Would be great if someone were to help me figure out if by pyrolising connector pins both male and female , roasting them before melting , would I lose some gold in the fine dust or fumes from the process?
Pl suggest


----------



## niteliteone (Dec 29, 2011)

From what I understand of the process If the container is closed to not allow outside air flow there is no place for the PM's to go.
Also it is NOT recomended to roast plastic in an open fire.

Test the connectors to see if they are acid resistant. If they pass just put them in the acid and disolve the metal from the connectors. Be sure to rinse all the gold pieces from the connectors.

I just finished doing 75 processor sockets this way and it worked perfect. No gold loss at all.

Hope this Helps
Tom C.


----------



## Geo (Dec 29, 2011)

if you melt connector pins before removing the base metal first, you will be creating a whole bunch of headaches for yourself. its alot easier to remove the base metal as pins than a big blob of conglomerated metals.you should do some studying and read the forum on the subject before you do anything. have you read Hokes book?its free to download from the signature line of several members of the forum. a couple that come to mind is Claudie and Palladium. download and read the book as its the holy grail of refining for the simple man.


----------



## revive (Dec 30, 2011)

Thank you for the response.

I am using 70% nitric acid with tap water for recovering gold from the alloy that I recover after melting PCB. 
The deposited gold(Maybe other Precious metals) is black in color and very fine.

Can someone tell me if the tap water , maybe with chlorines is posing a problem and hence the black fine residue.

Or the nitric acid has a problem?

Thx


----------



## butcher (Dec 30, 2011)

My opinion melting the PCB can be your problem.


----------



## patnor1011 (Dec 31, 2011)

revive said:


> Would be great if someone were to help me figure out if by pyrolising connector pins both male and female , roasting them before melting , would I lose some gold in the fine dust or fumes from the process?
> Pl suggest



I do it with chips but never tried connector ends - they are in soft plastic different type than what is used on chips.


----------



## butcher (Dec 31, 2011)

Most plastics and metal pins can be separated easily by mechanical means.
Some plastics and pins can be separated in acid peroxide.

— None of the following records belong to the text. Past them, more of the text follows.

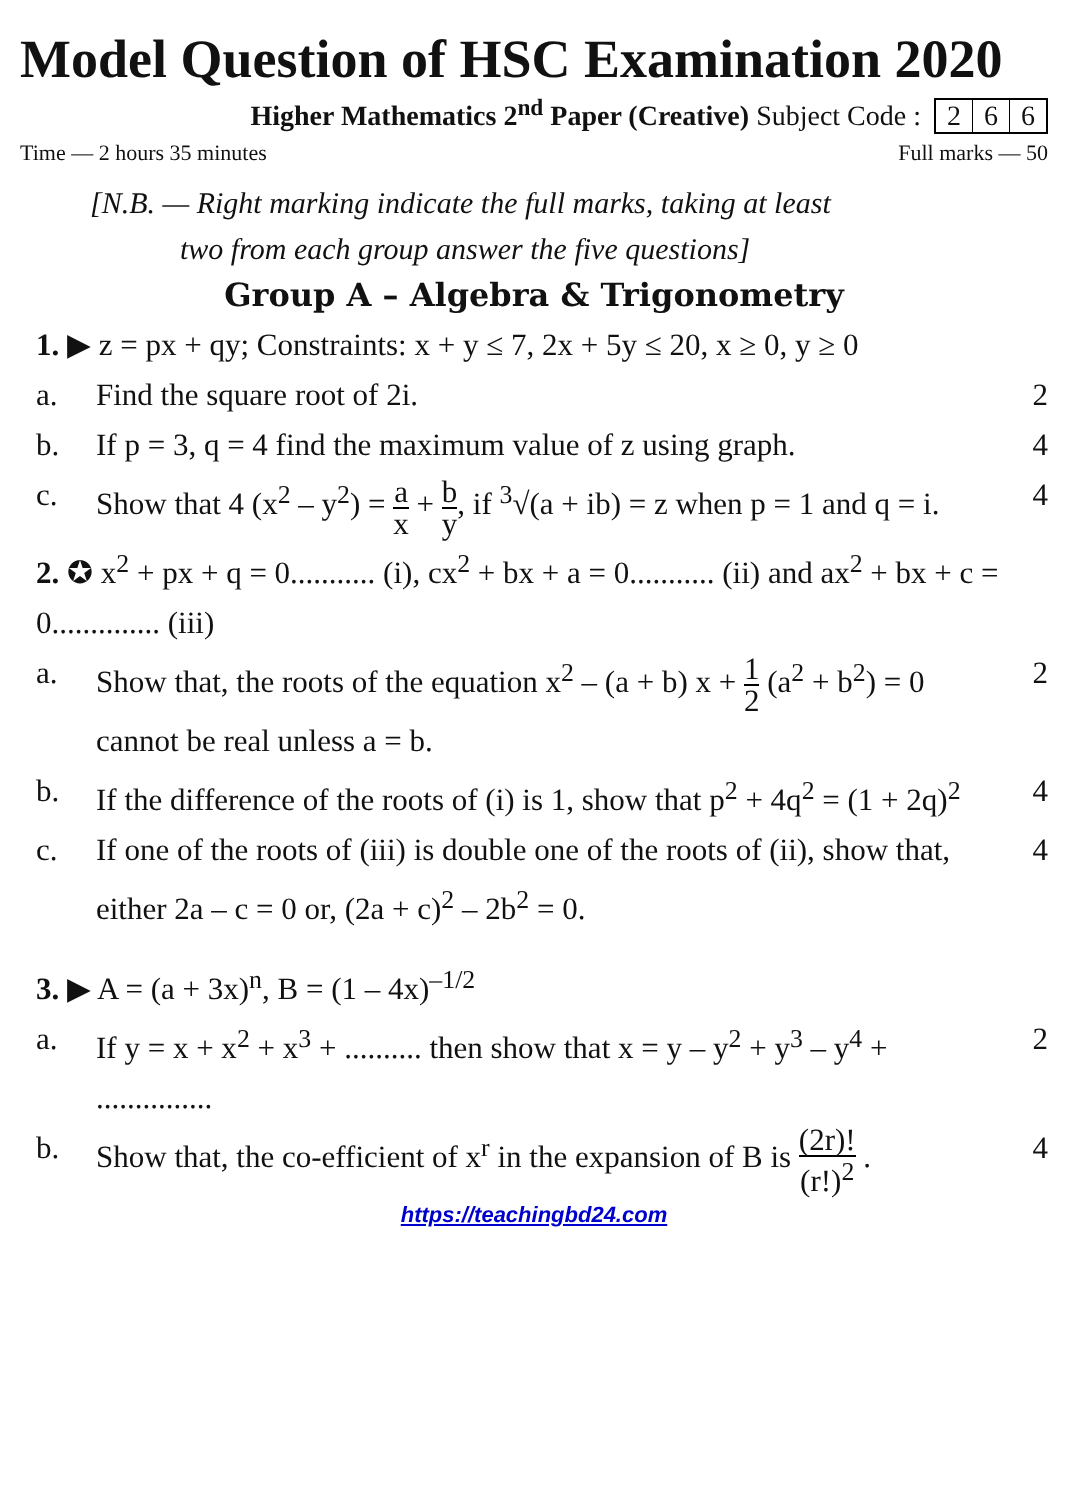Model Question of HSC Examination 2020
Higher Mathematics 2<sup>nd</sup> Paper (Creative) Subject Code : 2 6 6
Time — 2 hours 35 minutes Full marks — 50
[N.B. — Right marking indicate the full marks, taking at least
two from each group answer the five questions]
Group A – Algebra & Trigonometry
1. ▶ z = px + qy; Constraints: x + y ≤ 7, 2x + 5y ≤ 20, x ≥ 0, y ≥ 0
a. Find the square root of 2i. 2
b. If p = 3, q = 4 find the maximum value of z using graph. 4
c. Show that 4 (x<sup>2</sup> – y<sup>2</sup>) = a x + b y, if <sup>3</sup>√(a + ib) = z when p = 1 and q = i. 4
2. ✪ x<sup>2</sup> + px + q = 0........... (i), cx<sup>2</sup> + bx + a = 0........... (ii) and ax<sup>2</sup> + bx + c = 0.............. (iii)
a. Show that, the roots of the equation x<sup>2</sup> – (a + b) x + 1 2 (a<sup>2</sup> + b<sup>2</sup>) = 0 cannot be real unless a = b. 2
b. If the difference of the roots of (i) is 1, show that p<sup>2</sup> + 4q<sup>2</sup> = (1 + 2q)<sup>2</sup> 4
c. If one of the roots of (iii) is double one of the roots of (ii), show that, either 2a – c = 0 or, (2a + c)<sup>2</sup> – 2b<sup>2</sup> = 0. 4
3. ▶ A = (a + 3x)<sup>n</sup>, B = (1 – 4x)<sup>–1/2</sup>
a. If y = x + x<sup>2</sup> + x<sup>3</sup> + .......... then show that x = y – y<sup>2</sup> + y<sup>3</sup> – y<sup>4</sup> + ............... 2
b. Show that, the co-efficient of x<sup>r</sup> in the expansion of B is (2r)! (r!)<sup>2</sup> . 4
https://teachingbd24.com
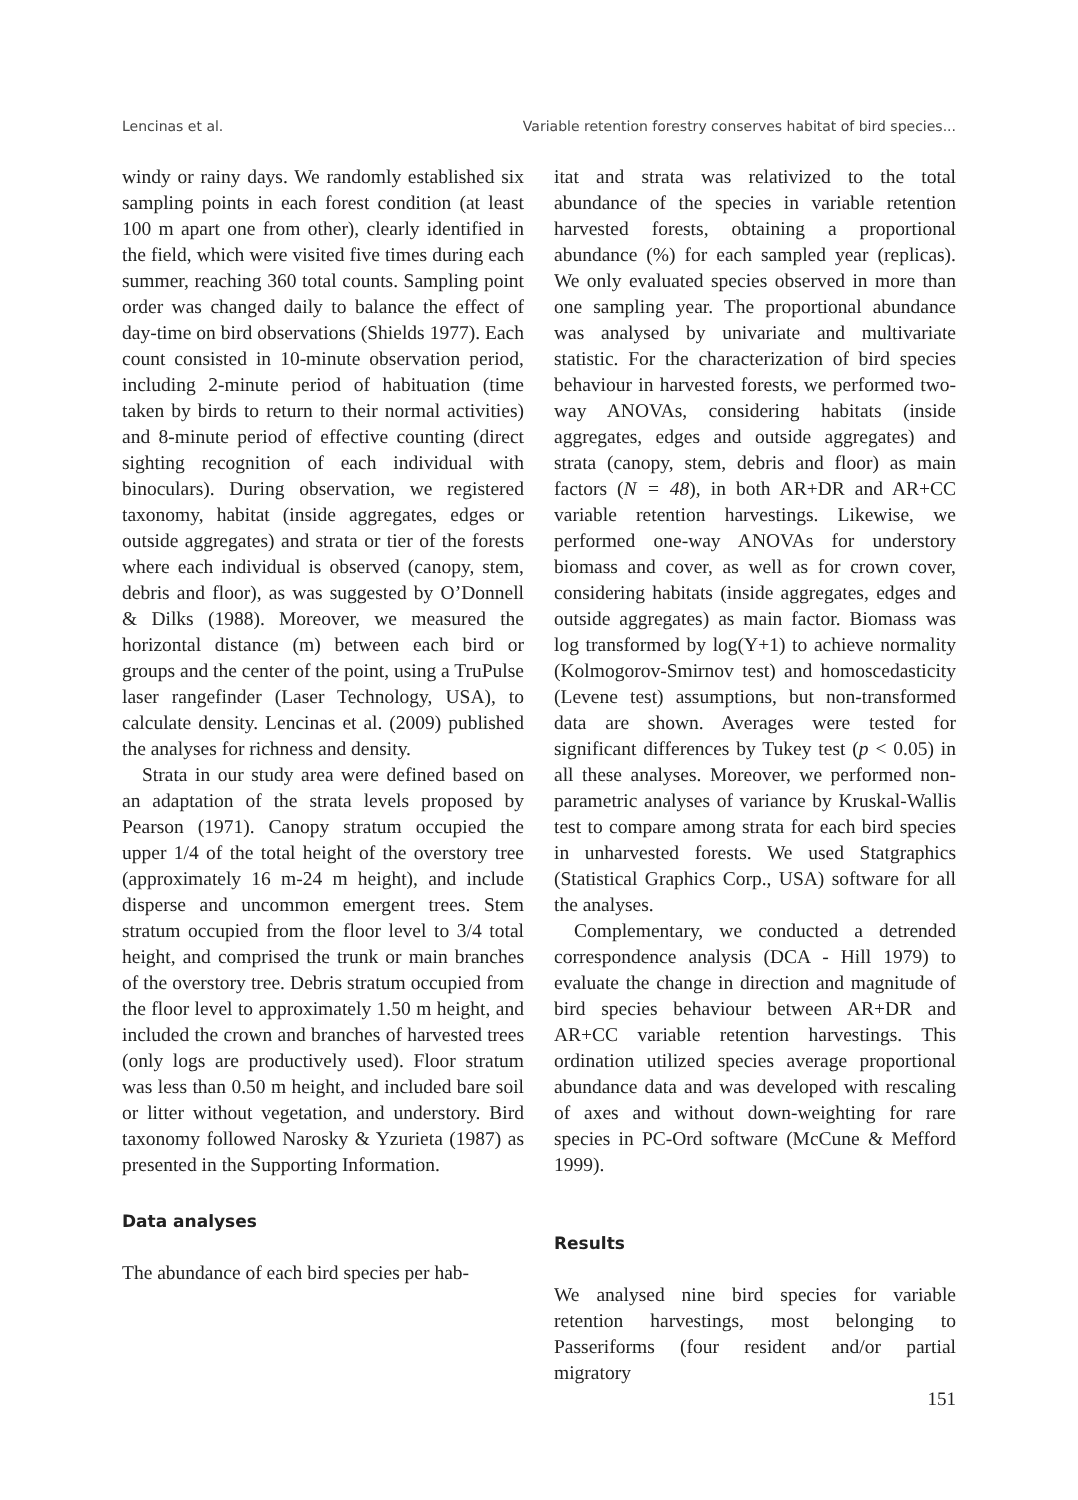Lencinas et al. Variable retention forestry conserves habitat of bird species...
windy or rainy days. We randomly established six sampling points in each forest condition (at least 100 m apart one from other), clearly identified in the field, which were visited five times during each summer, reaching 360 total counts. Sampling point order was changed daily to balance the effect of day-time on bird observations (Shields 1977). Each count consisted in 10-minute observation period, including 2-minute period of habituation (time taken by birds to return to their normal activities) and 8-minute period of effective counting (direct sighting recognition of each individual with binoculars). During observation, we registered taxonomy, habitat (inside aggregates, edges or outside aggregates) and strata or tier of the forests where each individual is observed (canopy, stem, debris and floor), as was suggested by O’Donnell & Dilks (1988). Moreover, we measured the horizontal distance (m) between each bird or groups and the center of the point, using a TruPulse laser rangefinder (Laser Technology, USA), to calculate density. Lencinas et al. (2009) published the analyses for richness and density.
Strata in our study area were defined based on an adaptation of the strata levels proposed by Pearson (1971). Canopy stratum occupied the upper 1/4 of the total height of the overstory tree (approximately 16 m-24 m height), and include disperse and uncommon emergent trees. Stem stratum occupied from the floor level to 3/4 total height, and comprised the trunk or main branches of the overstory tree. Debris stratum occupied from the floor level to approximately 1.50 m height, and included the crown and branches of harvested trees (only logs are productively used). Floor stratum was less than 0.50 m height, and included bare soil or litter without vegetation, and understory. Bird taxonomy followed Narosky & Yzurieta (1987) as presented in the Supporting Information.
Data analyses
The abundance of each bird species per hab-
itat and strata was relativized to the total abundance of the species in variable retention harvested forests, obtaining a proportional abundance (%) for each sampled year (replicas). We only evaluated species observed in more than one sampling year. The proportional abundance was analysed by univariate and multivariate statistic. For the characterization of bird species behaviour in harvested forests, we performed two-way ANOVAs, considering habitats (inside aggregates, edges and outside aggregates) and strata (canopy, stem, debris and floor) as main factors (N = 48), in both AR+DR and AR+CC variable retention harvestings. Likewise, we performed one-way ANOVAs for understory biomass and cover, as well as for crown cover, considering habitats (inside aggregates, edges and outside aggregates) as main factor. Biomass was log transformed by log(Y+1) to achieve normality (Kolmogorov-Smirnov test) and homoscedasticity (Levene test) assumptions, but non-transformed data are shown. Averages were tested for significant differences by Tukey test (p < 0.05) in all these analyses. Moreover, we performed non-parametric analyses of variance by Kruskal-Wallis test to compare among strata for each bird species in unharvested forests. We used Statgraphics (Statistical Graphics Corp., USA) software for all the analyses.
Complementary, we conducted a detrended correspondence analysis (DCA - Hill 1979) to evaluate the change in direction and magnitude of bird species behaviour between AR+DR and AR+CC variable retention harvestings. This ordination utilized species average proportional abundance data and was developed with rescaling of axes and without down-weighting for rare species in PC-Ord software (McCune & Mefford 1999).
Results
We analysed nine bird species for variable retention harvestings, most belonging to Passeriforms (four resident and/or partial migratory
151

As I understand it many plastics are made from oil byproducts (hydro carbons), and some are made from chlorides (poly chloride), incinerating these with gold, may put gold into a volatile state and up into smoke, also you would have lots of ash to deal with, I have no facts to backup my belief here, but I see no reason to burn large amounts of plastic from pins, also unless you have after burners or proper equipment it can pollute our air and your area, not to mention if department of environmental quality comes by your place, to see what all of that black stinking sooty smoke is coming from your back yard is all about.

Although Incineration has many benifits this is not one of them in my opinion.


----------